● DIRECTIONS
How many lines in the rows below contain the word "position"? Case counts; give only the number.

● THE DATA
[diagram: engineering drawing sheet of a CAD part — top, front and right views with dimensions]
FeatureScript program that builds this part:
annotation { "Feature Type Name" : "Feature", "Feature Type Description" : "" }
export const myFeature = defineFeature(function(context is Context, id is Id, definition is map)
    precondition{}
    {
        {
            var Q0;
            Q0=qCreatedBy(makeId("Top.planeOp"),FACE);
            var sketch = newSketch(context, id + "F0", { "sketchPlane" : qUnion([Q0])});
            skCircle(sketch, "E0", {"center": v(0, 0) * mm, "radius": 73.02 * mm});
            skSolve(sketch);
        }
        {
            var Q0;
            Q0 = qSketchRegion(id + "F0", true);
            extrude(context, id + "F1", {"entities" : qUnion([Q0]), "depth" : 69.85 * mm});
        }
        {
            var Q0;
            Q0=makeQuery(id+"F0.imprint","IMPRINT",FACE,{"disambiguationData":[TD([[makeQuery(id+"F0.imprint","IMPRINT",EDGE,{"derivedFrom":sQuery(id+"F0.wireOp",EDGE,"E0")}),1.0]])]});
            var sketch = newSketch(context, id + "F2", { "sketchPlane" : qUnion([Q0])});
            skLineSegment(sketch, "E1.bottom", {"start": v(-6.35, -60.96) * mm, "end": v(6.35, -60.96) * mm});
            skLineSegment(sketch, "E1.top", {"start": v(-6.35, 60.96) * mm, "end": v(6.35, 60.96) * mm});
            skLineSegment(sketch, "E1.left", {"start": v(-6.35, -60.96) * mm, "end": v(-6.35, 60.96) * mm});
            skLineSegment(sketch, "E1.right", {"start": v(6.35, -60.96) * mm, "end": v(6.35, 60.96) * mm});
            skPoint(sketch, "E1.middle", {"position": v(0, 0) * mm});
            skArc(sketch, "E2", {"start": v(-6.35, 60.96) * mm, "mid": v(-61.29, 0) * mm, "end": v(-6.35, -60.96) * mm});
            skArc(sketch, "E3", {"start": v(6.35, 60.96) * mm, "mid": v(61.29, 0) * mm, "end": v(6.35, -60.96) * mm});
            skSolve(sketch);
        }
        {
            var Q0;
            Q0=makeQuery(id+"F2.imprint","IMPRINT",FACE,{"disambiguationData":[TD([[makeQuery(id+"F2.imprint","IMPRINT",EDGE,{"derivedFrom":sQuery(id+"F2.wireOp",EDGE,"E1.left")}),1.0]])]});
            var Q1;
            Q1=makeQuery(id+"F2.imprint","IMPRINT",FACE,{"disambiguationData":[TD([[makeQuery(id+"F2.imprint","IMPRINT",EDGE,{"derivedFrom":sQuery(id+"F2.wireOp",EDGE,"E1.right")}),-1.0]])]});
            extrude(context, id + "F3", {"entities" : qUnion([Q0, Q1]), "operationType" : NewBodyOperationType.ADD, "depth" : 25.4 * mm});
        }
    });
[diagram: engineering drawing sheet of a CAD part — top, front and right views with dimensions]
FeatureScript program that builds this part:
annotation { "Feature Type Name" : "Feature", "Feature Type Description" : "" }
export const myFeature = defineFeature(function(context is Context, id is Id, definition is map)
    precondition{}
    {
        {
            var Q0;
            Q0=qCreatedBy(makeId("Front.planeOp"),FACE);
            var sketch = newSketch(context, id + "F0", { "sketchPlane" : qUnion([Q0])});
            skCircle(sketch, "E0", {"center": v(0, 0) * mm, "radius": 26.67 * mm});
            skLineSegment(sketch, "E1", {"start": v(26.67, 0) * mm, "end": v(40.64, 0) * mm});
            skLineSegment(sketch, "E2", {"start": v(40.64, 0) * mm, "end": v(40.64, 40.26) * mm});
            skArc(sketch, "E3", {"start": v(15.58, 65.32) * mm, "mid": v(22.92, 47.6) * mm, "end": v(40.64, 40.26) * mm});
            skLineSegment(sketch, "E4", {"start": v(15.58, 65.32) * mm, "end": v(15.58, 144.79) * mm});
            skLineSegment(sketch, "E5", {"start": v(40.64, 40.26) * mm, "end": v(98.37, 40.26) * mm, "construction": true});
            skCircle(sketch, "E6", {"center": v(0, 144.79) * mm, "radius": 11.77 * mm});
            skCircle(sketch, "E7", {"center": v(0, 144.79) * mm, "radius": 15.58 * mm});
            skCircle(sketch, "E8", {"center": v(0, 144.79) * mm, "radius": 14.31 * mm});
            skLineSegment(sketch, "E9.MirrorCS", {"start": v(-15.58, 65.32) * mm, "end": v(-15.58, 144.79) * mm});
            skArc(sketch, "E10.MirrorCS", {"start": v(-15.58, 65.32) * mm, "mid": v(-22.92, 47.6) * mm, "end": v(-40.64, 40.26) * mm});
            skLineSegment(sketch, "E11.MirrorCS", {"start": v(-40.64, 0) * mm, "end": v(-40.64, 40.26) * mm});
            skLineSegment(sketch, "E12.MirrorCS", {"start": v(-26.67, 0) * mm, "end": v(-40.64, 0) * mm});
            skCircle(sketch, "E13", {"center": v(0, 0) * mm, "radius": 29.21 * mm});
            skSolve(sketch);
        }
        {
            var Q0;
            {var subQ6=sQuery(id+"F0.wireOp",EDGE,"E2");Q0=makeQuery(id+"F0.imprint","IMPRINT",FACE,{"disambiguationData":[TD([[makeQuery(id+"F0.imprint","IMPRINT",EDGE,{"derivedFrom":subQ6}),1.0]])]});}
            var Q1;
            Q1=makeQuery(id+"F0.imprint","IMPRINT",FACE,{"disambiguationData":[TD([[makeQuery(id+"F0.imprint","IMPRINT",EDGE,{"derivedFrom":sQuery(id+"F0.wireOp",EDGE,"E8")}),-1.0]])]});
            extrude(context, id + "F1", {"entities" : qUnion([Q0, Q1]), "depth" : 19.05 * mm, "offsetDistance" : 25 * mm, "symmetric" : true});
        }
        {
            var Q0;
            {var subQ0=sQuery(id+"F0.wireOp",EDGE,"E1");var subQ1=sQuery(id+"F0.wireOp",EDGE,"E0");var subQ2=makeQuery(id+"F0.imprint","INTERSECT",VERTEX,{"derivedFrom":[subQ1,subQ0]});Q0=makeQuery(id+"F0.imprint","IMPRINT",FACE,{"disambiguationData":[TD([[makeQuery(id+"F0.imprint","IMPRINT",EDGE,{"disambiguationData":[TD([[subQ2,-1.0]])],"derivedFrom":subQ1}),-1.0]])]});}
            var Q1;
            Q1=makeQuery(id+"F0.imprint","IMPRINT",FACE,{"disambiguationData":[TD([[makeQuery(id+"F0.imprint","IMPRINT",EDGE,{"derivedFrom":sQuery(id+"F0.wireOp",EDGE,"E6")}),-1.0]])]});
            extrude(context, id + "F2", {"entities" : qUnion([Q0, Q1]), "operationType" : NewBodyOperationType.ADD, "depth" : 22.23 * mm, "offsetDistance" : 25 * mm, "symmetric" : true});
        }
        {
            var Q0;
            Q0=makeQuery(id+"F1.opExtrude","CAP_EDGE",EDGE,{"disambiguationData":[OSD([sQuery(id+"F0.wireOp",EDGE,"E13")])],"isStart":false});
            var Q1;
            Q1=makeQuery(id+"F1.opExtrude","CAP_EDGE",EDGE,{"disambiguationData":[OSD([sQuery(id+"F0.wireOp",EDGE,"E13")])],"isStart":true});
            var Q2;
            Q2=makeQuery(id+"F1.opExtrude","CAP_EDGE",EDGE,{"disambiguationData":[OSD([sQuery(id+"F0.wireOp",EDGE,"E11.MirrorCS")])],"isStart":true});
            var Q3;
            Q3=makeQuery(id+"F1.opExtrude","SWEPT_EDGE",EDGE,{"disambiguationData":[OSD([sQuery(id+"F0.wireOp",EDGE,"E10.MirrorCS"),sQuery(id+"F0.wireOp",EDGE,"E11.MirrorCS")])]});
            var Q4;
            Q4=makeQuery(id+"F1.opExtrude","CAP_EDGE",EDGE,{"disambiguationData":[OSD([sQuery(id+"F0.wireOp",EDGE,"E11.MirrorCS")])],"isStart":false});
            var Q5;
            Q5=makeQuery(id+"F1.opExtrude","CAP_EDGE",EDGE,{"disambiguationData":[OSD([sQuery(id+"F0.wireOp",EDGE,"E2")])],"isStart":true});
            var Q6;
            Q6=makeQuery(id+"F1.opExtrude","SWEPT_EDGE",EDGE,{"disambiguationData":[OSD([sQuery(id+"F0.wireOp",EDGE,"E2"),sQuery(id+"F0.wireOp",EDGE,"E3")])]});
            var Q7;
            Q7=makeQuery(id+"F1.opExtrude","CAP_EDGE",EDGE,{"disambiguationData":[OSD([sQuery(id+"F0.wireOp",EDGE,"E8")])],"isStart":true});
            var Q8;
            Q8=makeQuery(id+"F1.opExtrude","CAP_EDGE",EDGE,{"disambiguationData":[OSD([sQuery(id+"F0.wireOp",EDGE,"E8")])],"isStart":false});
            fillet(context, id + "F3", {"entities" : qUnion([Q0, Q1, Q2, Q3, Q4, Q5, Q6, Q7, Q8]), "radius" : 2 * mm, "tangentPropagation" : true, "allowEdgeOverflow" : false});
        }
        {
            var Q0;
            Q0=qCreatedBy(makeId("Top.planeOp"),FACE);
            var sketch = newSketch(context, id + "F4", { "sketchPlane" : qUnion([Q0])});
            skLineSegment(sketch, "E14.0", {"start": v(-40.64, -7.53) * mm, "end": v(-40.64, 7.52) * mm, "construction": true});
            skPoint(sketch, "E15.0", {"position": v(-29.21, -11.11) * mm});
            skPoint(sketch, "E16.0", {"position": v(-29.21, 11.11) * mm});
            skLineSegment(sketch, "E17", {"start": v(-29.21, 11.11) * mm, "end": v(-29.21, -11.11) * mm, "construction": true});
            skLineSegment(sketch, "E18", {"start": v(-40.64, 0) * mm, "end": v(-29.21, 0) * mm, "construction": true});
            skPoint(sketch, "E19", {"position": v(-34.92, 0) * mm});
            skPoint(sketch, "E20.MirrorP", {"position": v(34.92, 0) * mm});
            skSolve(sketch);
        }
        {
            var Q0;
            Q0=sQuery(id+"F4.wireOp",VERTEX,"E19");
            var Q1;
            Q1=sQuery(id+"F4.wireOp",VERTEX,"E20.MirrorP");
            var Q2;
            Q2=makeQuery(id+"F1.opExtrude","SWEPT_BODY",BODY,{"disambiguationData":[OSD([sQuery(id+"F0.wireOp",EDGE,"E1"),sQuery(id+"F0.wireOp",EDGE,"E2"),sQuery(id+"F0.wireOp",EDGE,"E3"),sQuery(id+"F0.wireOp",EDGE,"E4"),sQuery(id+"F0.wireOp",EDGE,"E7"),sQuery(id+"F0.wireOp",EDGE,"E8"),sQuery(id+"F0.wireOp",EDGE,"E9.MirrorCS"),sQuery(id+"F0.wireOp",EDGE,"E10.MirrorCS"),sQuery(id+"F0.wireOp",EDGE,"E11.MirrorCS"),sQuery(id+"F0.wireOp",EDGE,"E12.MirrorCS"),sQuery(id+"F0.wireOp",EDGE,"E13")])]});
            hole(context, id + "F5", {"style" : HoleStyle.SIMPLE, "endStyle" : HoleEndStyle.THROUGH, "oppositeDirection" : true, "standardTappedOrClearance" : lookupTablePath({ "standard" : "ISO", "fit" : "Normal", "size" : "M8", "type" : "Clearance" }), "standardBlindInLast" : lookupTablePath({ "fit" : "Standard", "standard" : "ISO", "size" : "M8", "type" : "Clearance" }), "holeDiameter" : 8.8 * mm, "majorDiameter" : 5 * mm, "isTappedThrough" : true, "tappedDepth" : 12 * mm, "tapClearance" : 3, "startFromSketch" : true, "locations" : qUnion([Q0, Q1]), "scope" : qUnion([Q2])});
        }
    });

● RESULT
5